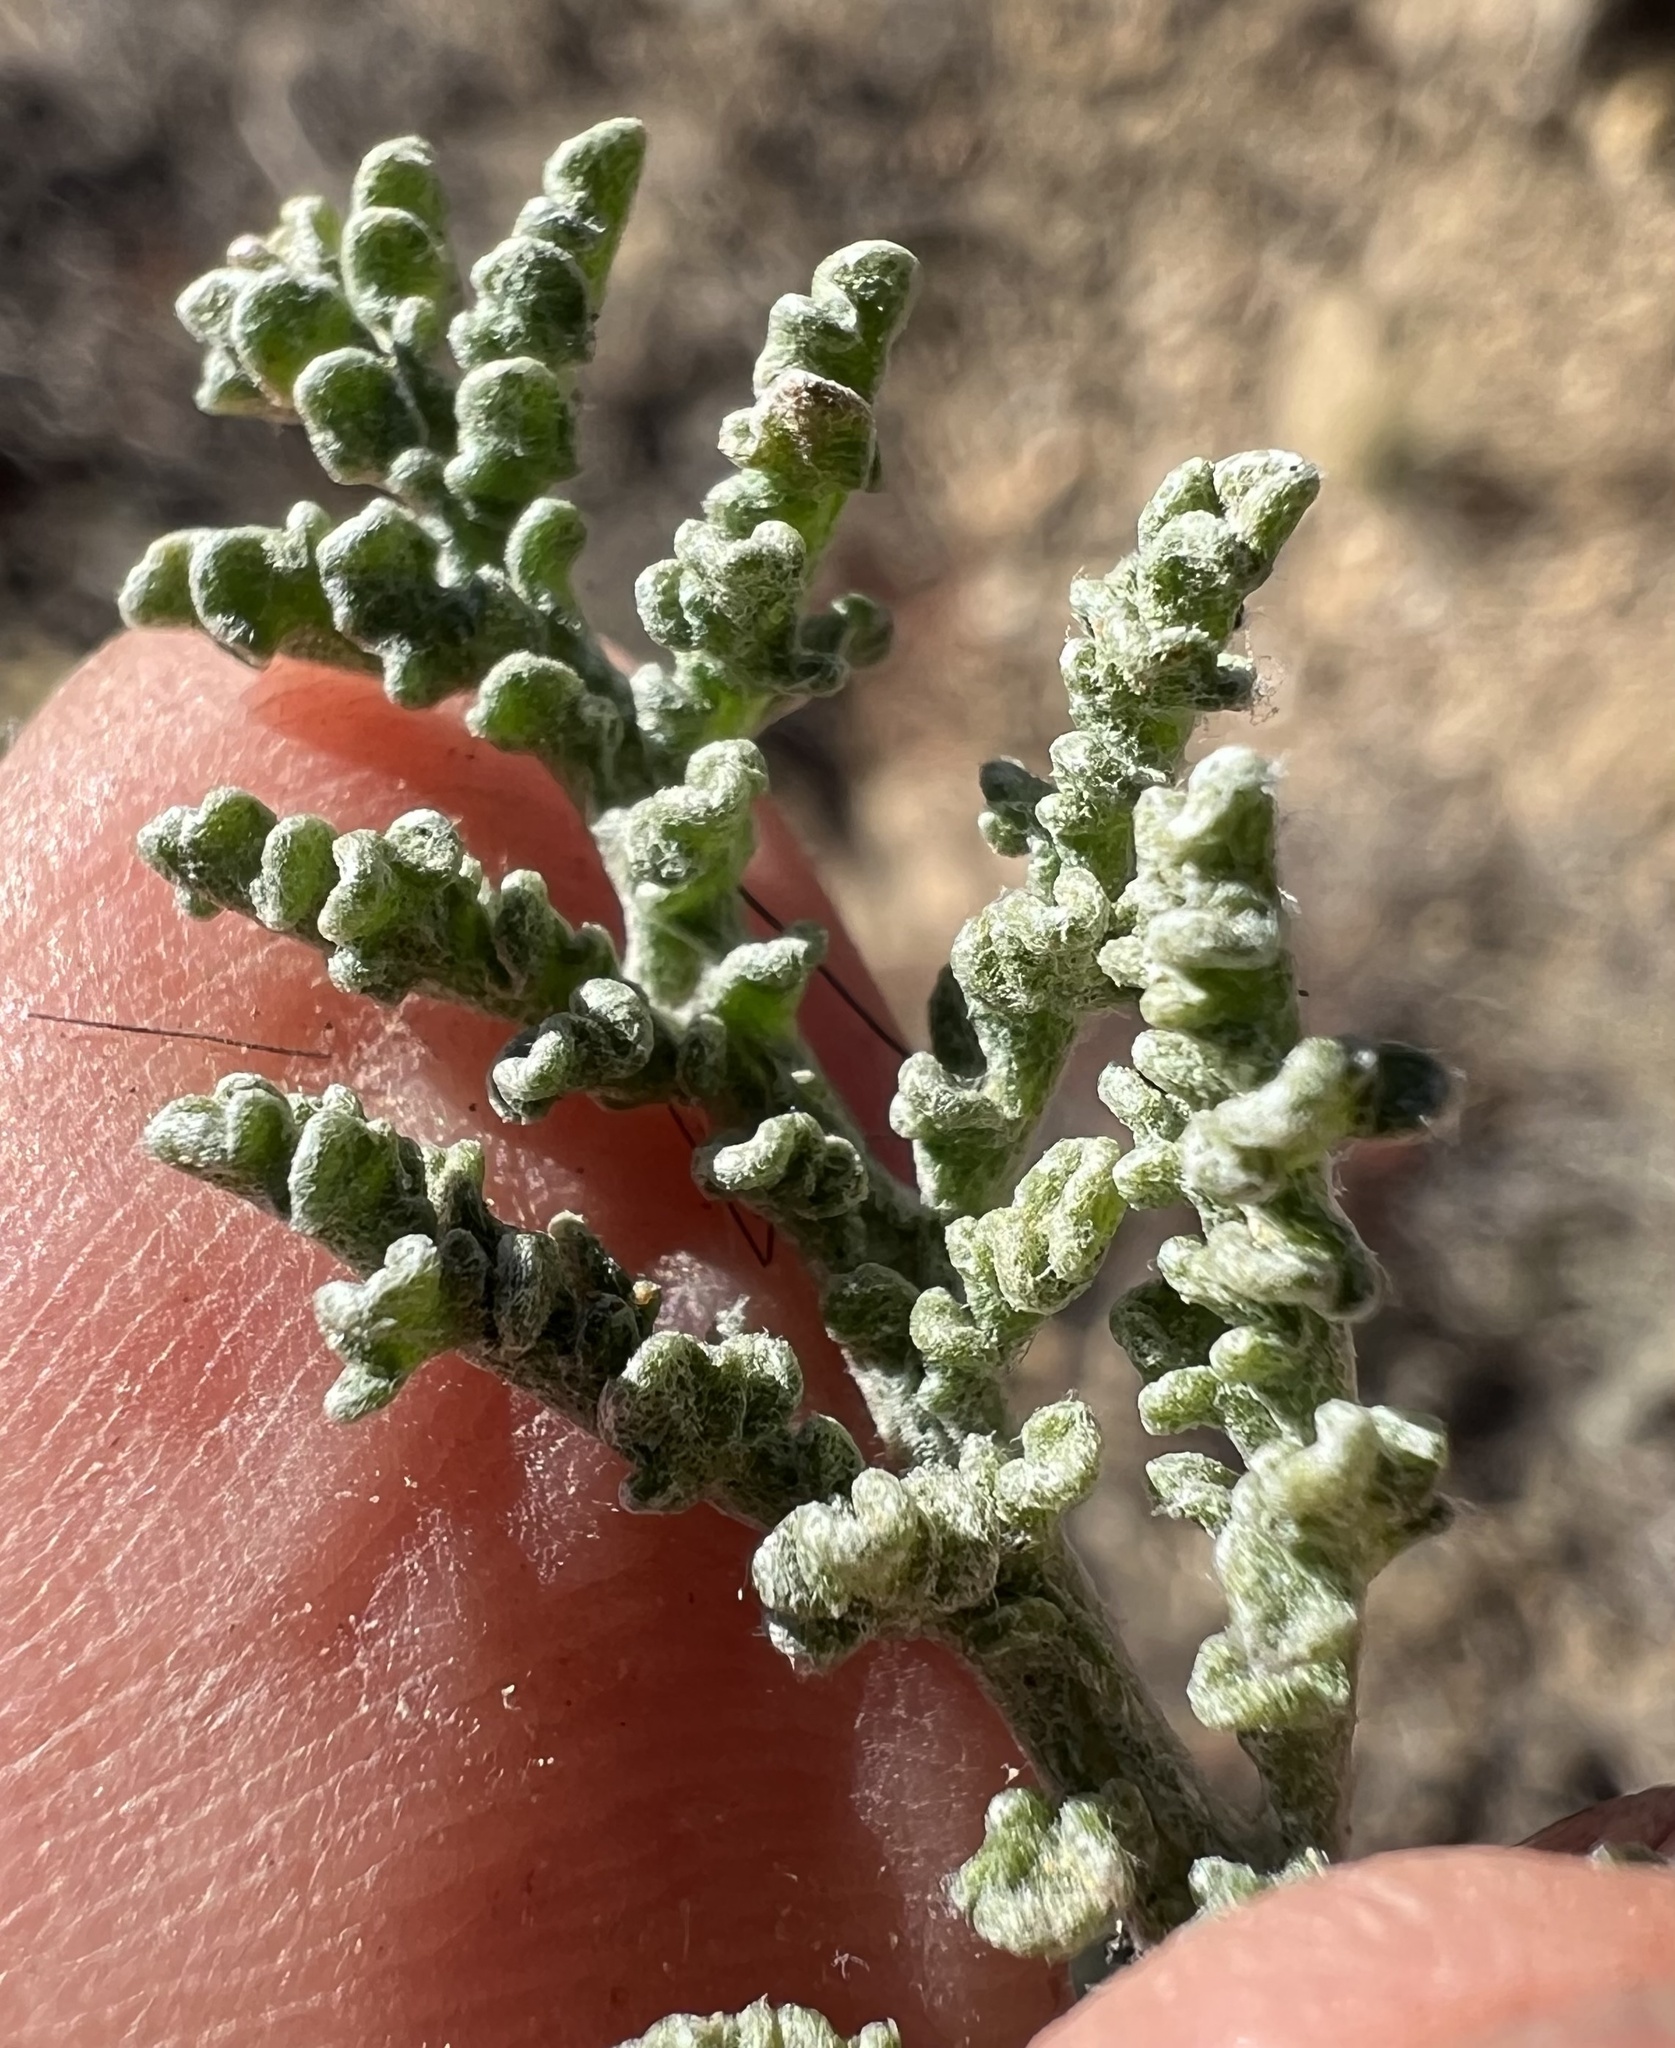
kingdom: Plantae
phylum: Tracheophyta
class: Magnoliopsida
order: Asterales
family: Asteraceae
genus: Chaenactis
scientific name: Chaenactis douglasii
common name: Hoary pincushion
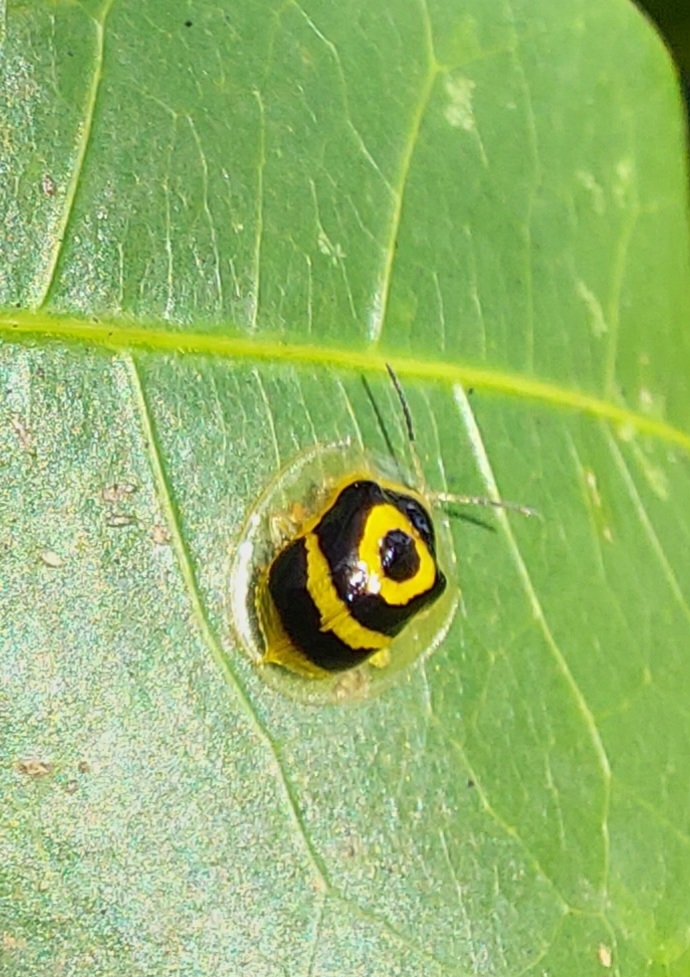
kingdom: Animalia
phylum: Arthropoda
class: Insecta
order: Coleoptera
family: Chrysomelidae
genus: Ischnocodia
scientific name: Ischnocodia annulus
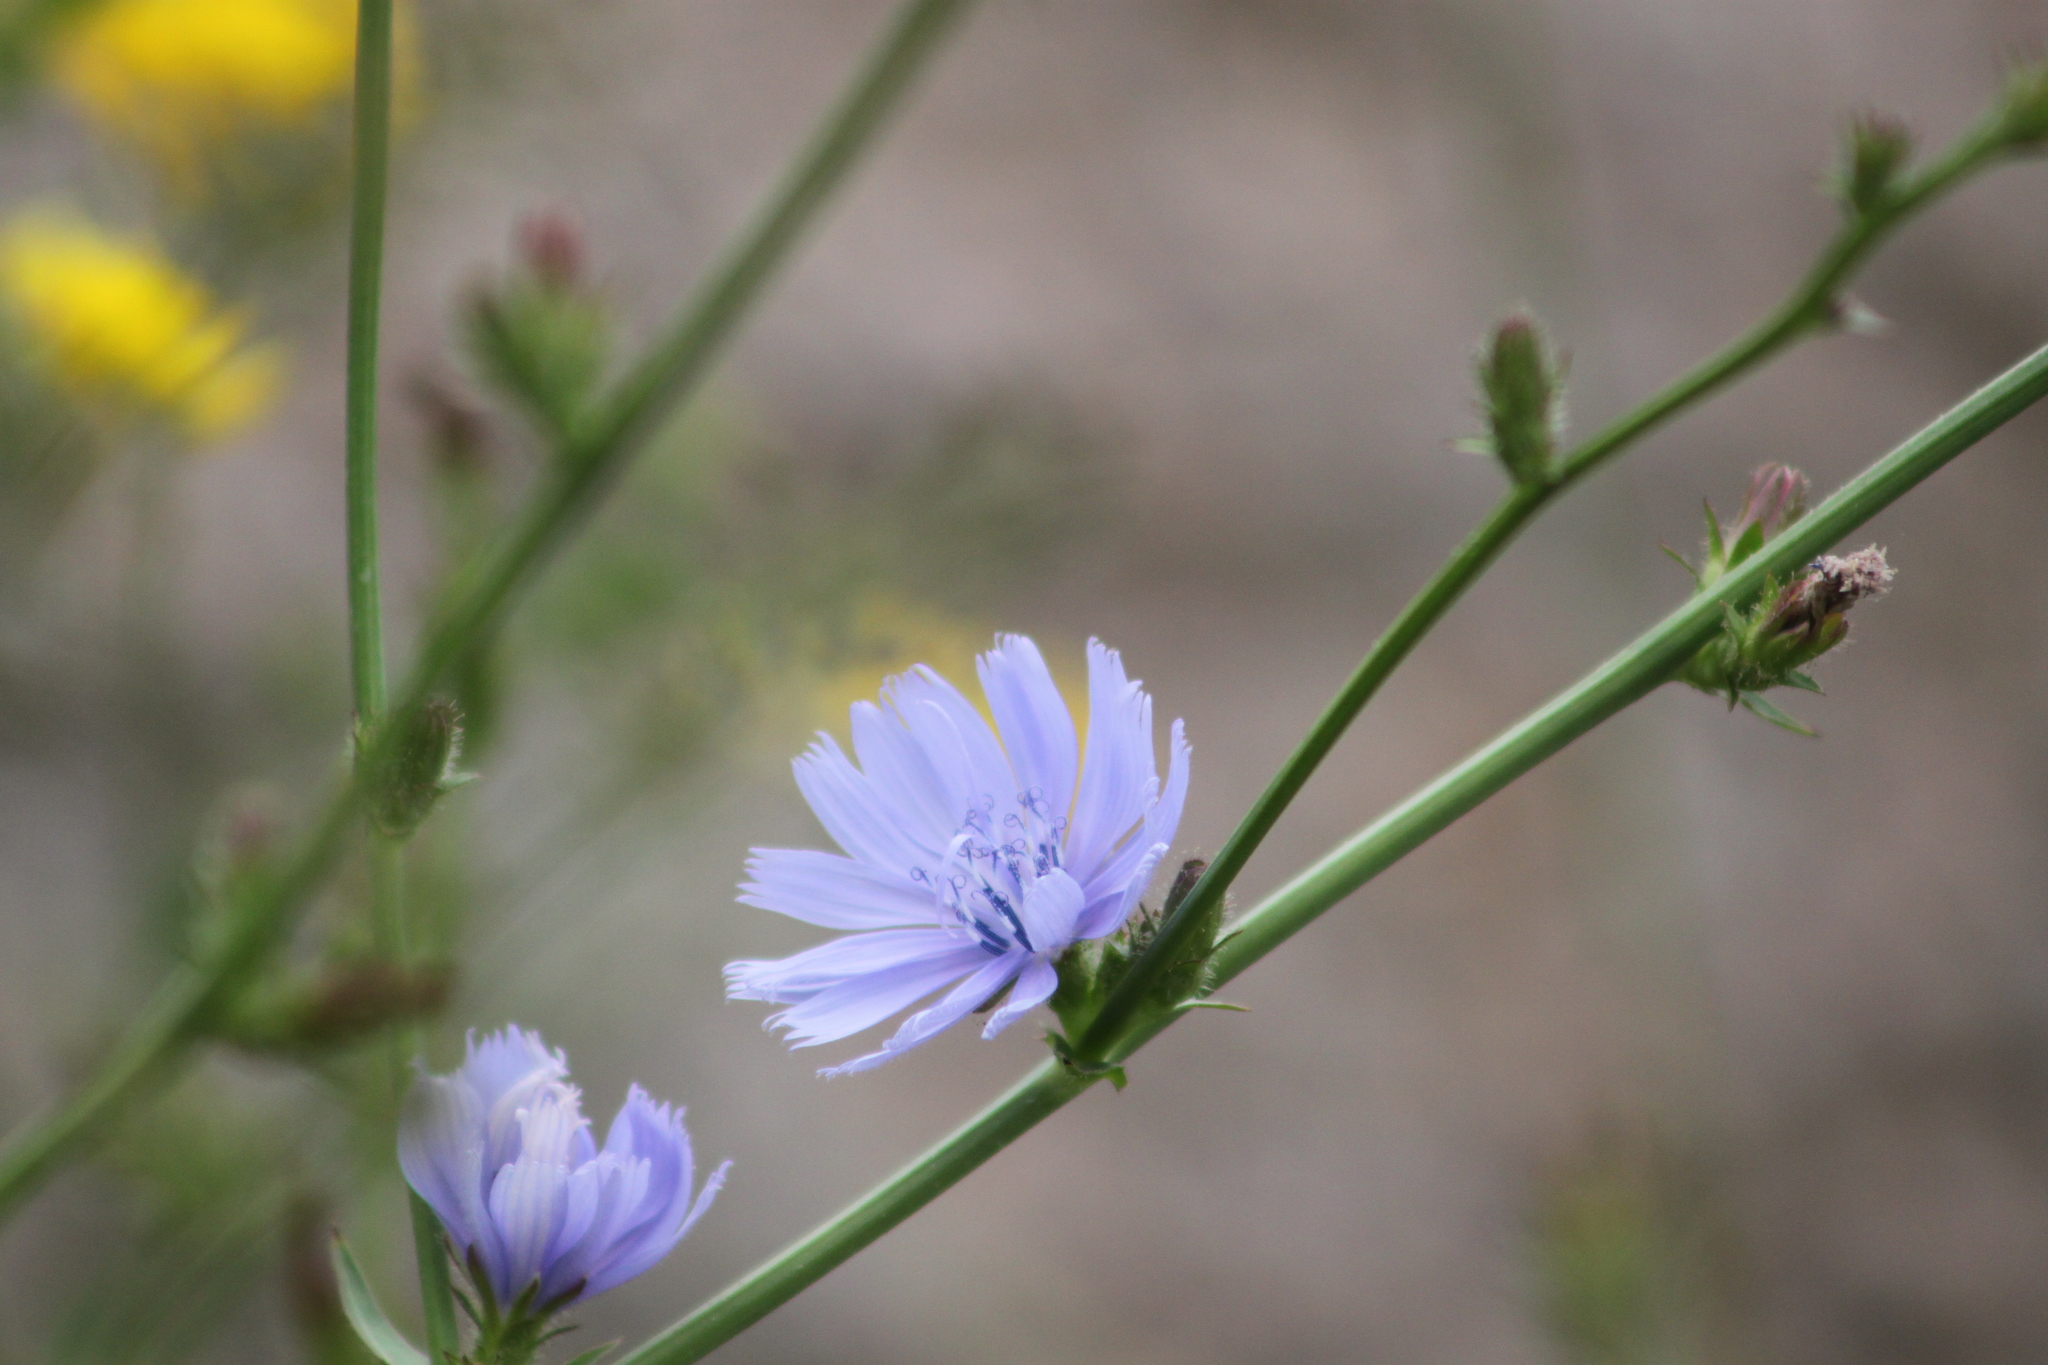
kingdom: Plantae
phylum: Tracheophyta
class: Magnoliopsida
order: Asterales
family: Asteraceae
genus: Cichorium
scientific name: Cichorium intybus
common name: Chicory
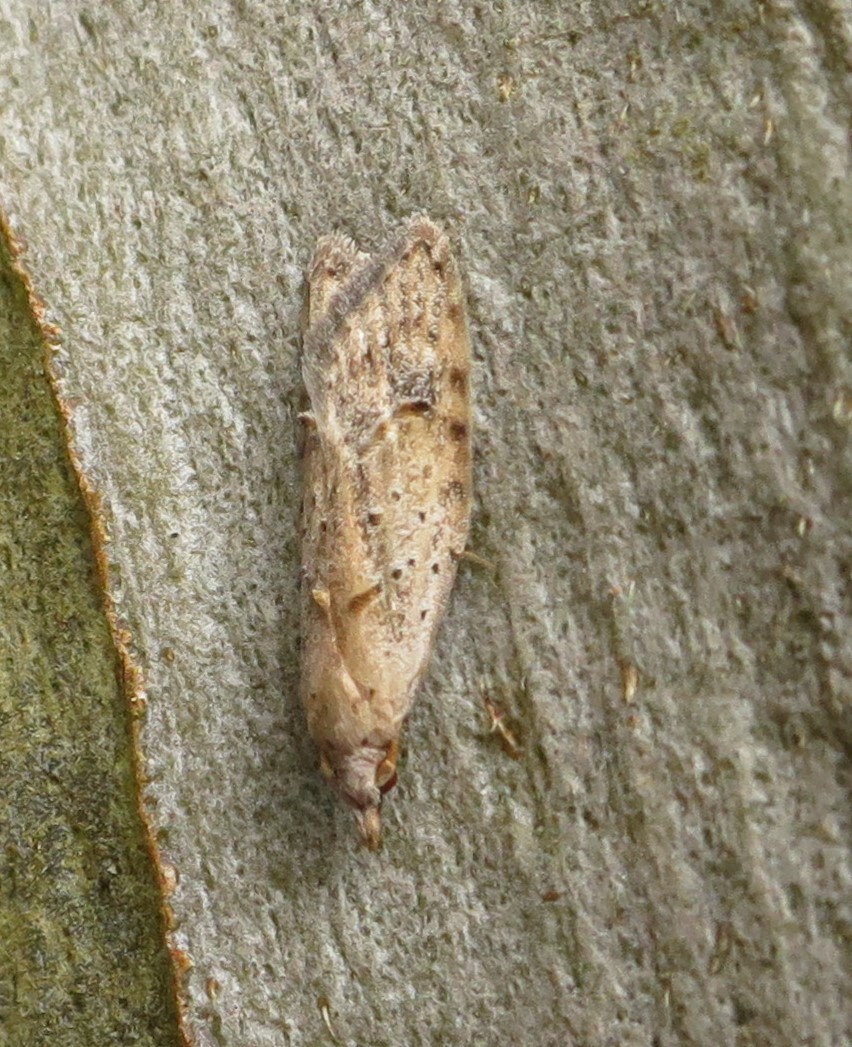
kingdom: Animalia
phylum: Arthropoda
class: Insecta
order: Lepidoptera
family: Carposinidae
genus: Carposina
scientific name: Carposina rubophaga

- - - - -

#### The task:
Can you recast every line of the listing above as a JSON list of strings, one string per line, with blank lines and the pictures left out?

#### Solved exercise:
[
  "kingdom: Plantae",
  "phylum: Tracheophyta",
  "class: Magnoliopsida",
  "order: Asterales",
  "family: Asteraceae",
  "genus: Chaenactis",
  "scientific name: Chaenactis douglasii",
  "common name: Hoary pincushion",
  "kingdom: Animalia",
  "phylum: Arthropoda",
  "class: Insecta",
  "order: Coleoptera",
  "family: Chrysomelidae",
  "genus: Ischnocodia",
  "scientific name: Ischnocodia annulus",
  "kingdom: Plantae",
  "phylum: Tracheophyta",
  "class: Magnoliopsida",
  "order: Asterales",
  "family: Asteraceae",
  "genus: Cichorium",
  "scientific name: Cichorium intybus",
  "common name: Chicory",
  "kingdom: Animalia",
  "phylum: Arthropoda",
  "class: Insecta",
  "order: Lepidoptera",
  "family: Carposinidae",
  "genus: Carposina",
  "scientific name: Carposina rubophaga"
]